The printer has been quite busy. I joined makervsvirus.org and printed 50+ face shield holders:

I look super derpy in this shot, but it shows how the face mask works, just add a sheet of clear plastic.

50 of them delivered to our local hub.

I printed tools for my coworker Ilham for taking off the faucet filter (in German a "Percolatorschlüssel"):

Generic version that works on many faucets 
Version for a specific size of inner teeth - I didn't even know there were inner teeth! This was the size that Ilham needed, but difficult to get a good grip on

A version with better grip, but too large for our faucets. 


Some other things against Coronavirus:


My wife is doing a bunch of masks, but ran out of bias tape - as did all the suppliers. So I printed this nifty bias tape folding device, it works quite well.
Another thing for masks, this holds the straps instead of your eats getting pulled at. Unfortunately it slides downwards, and so does the mask.
And another couple of useful things around the house:

I got a used bike trailer of a kind I've previously used for the Monachium war chariot, but this one came with an attachment that tried to fill the same space as my disk brakes. Since physics has some stern words to say about doing that, I made an adapter for the other kind of attachment, printed in PETG (which is less brittle and more heat-resistant) and somewhat over-dimensioned. It works nicely so far.

For working from home, I found my WiFi connection utterly inadequate, so I decided to lay Ethernet into my room. These are Cat6-compatible clips that can be stuck onto the wall.
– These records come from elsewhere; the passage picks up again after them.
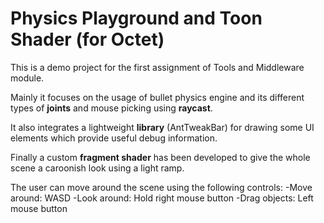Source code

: # Physics Playground and Toon Shader (for Octet)

This is a demo project for the first assignment of Tools and Middleware module.

Mainly it focuses on the usage of bullet physics engine and its different types of **joints** and mouse picking using **raycast**.

It also integrates a lightweight **library** (AntTweakBar) for drawing some UI elements which provide useful debug information.

Finally a custom **fragment shader** has been developed to give the whole scene a caroonish look using a light ramp.

The user can move around the scene using the following controls:
	-Move around: WASD
	-Look around: Hold right mouse button
	-Drag objects: Left mouse button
I now have a pretty well routed wire, firmly attached. 

The new PrusaSlicer 2.2.0 has some nice details to it, like when an SD card is detected, it will add a button to write to the SD card and after that another button to eject. Now that's a UI that helps smooth the common path. Too many engineers in particular forget to do that, presumably thinking that it's enough that the functionality is available, there's no need to duplicate it. Kinda like the mathematician reducing a fire to "a known problem."